Naast besmettelijke ziekten als tyfus en difterie heerste in het negentiende-eeuwse Amsterdam ook tuberculose (tbc), ook wel 'de tering' genoemd. Het ging hier vaak om longtuberculose, de meest voorkomende tbc-soort. Aan het eind van de negentiende eeuw was tuberculose zelfs een van de belangrijkste doodsoorzaken.
Omstreeks 1850 verspreidde de ziekte zich in hoog tempo door de stad. Door de industrialisering waren woon- en werkomstandigheden verslechterd en waren fabrieksarbeiders als diamantslijpers en sigarenmakers vaak slecht gevoed. Mede daarom was het aandeel van deze groep en de armere arbeidersklasse onder de slachtoffers van tuberculose relatief groot.

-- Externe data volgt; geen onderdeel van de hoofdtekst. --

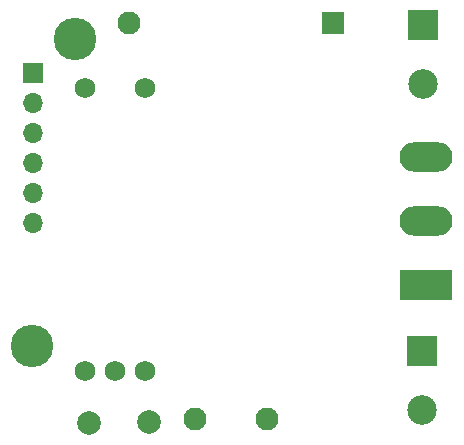
<source format=gts>
G04 #@! TF.GenerationSoftware,KiCad,Pcbnew,5.1.7-a382d34a8~88~ubuntu18.04.1*
G04 #@! TF.CreationDate,2021-08-20T00:55:45+05:30*
G04 #@! TF.ProjectId,BackEnd_HeavyDevice_v4,4261636b-456e-4645-9f48-656176794465,rev?*
G04 #@! TF.SameCoordinates,Original*
G04 #@! TF.FileFunction,Soldermask,Top*
G04 #@! TF.FilePolarity,Negative*
%FSLAX46Y46*%
G04 Gerber Fmt 4.6, Leading zero omitted, Abs format (unit mm)*
G04 Created by KiCad (PCBNEW 5.1.7-a382d34a8~88~ubuntu18.04.1) date 2021-08-20 00:55:45*
%MOMM*%
%LPD*%
G01*
G04 APERTURE LIST*
%ADD10C,3.600000*%
%ADD11C,1.750000*%
%ADD12R,4.500000X2.500000*%
%ADD13O,4.500000X2.500000*%
%ADD14C,2.000000*%
%ADD15R,2.500000X2.500000*%
%ADD16C,2.500000*%
%ADD17C,1.950000*%
%ADD18R,1.950000X1.950000*%
%ADD19R,1.700000X1.700000*%
%ADD20O,1.700000X1.700000*%
G04 APERTURE END LIST*
D10*
X117137000Y-101089000D03*
X113481760Y-127063520D03*
D11*
X117922000Y-129195000D03*
X123002000Y-129195000D03*
X120462000Y-129195000D03*
X117922000Y-105195000D03*
X123002000Y-105195000D03*
D12*
X146827000Y-121917000D03*
D13*
X146827000Y-116467000D03*
X146827000Y-111017000D03*
D14*
X118316000Y-133530000D03*
X123396000Y-133520000D03*
D15*
X146576000Y-99860100D03*
D16*
X146576000Y-104860100D03*
D15*
X146497000Y-127460000D03*
D16*
X146497000Y-132460000D03*
D17*
X133383000Y-133195000D03*
X121699000Y-99667000D03*
X127287000Y-133195000D03*
D18*
X138971000Y-99667000D03*
D19*
X113515000Y-103967000D03*
D20*
X113515000Y-106507000D03*
X113515000Y-109047000D03*
X113515000Y-111587000D03*
X113515000Y-114127000D03*
X113515000Y-116667000D03*
M02*

</source>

Tuberculose werd in deze periode uitgeroepen tot de nieuwe 'volksvijand nummer één' en er werd gestart met de strijd tegen de ziekte. Op deze afbeelding is een affiche uit de tuberculosebestrijding te zien. Hierop is te lezen dat op 15 juni 1929 de zogenoemde Zonnestraaldag werd gehouden. Dit was vernoemd naar sanatorium Zonnestraal in Hilversum, waar tbc-patiënten verzorgd werden. Een sanatorium is een herstellingsoord voor langdurig zieken. Destijds waren namelijk zonlicht en frisse lucht de enige therapie voor de genezing van deze tbc-patiënten.
Onder het motto 'De sterken voor de zwakken tegen tuberculose!' probeerde men door middel van collecten en giften geld in te zamelen voor de tuberculosebestrijding, in het bijzonder voor de kosten van de verpleging in sanatorium Zonnestraal.